Exercise: Could you echo every one of the lines below word for word, leaving out the pictures?

(Text extracted from each page)
Segment Open

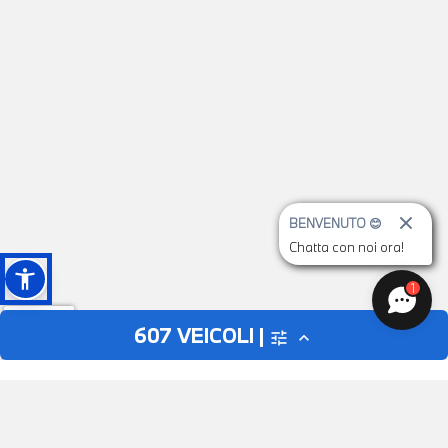
BENVENUTO 😊
Chatta con noi ora!
1
607
VEICOLI |
tune
expand_less
AUTO
MOTO
close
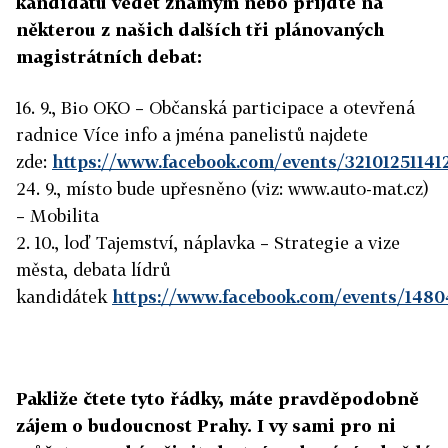
kandidátů vědět známým nebo přijďte na
některou z našich dalších tři plánovaných
magistrátních debat:
16. 9., Bio OKO – Občanská participace a otevřená
radnice Více info a jména panelistů najdete
zde:
https://www.facebook.com/events/32101251141
24. 9., místo bude upřesněno (viz: www.auto-mat.cz)
– Mobilita
2. 10., loď Tajemství, náplavka – Strategie a vize
města, debata lídrů
kandidátek
https://www.facebook.com/events/148
Pakliže čtete tyto řádky, máte pravděpodobně
zájem o budoucnost Prahy. I vy sami pro ni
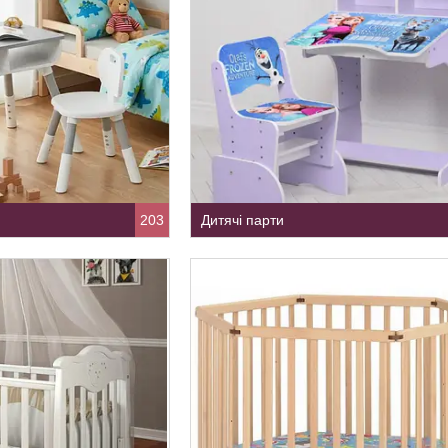
203
Дитячі парти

Segment Closed

Output of the exercise:
BENVENUTO 😊
Chatta con noi ora!
1
607
VEICOLI |
tune
expand_less
AUTO
MOTO
close
kandidátů vědět známým nebo přijďte na
některou z našich dalších tři plánovaných
magistrátních debat:
16. 9., Bio OKO – Občanská participace a otevřená
radnice Více info a jména panelistů najdete
zde:
https://www.facebook.com/events/32101251141
24. 9., místo bude upřesněno (viz: www.auto-mat.cz)
– Mobilita
2. 10., loď Tajemství, náplavka – Strategie a vize
města, debata lídrů
kandidátek
https://www.facebook.com/events/148
Pakliže čtete tyto řádky, máte pravděpodobně
zájem o budoucnost Prahy. I vy sami pro ni
203
Дитячі парти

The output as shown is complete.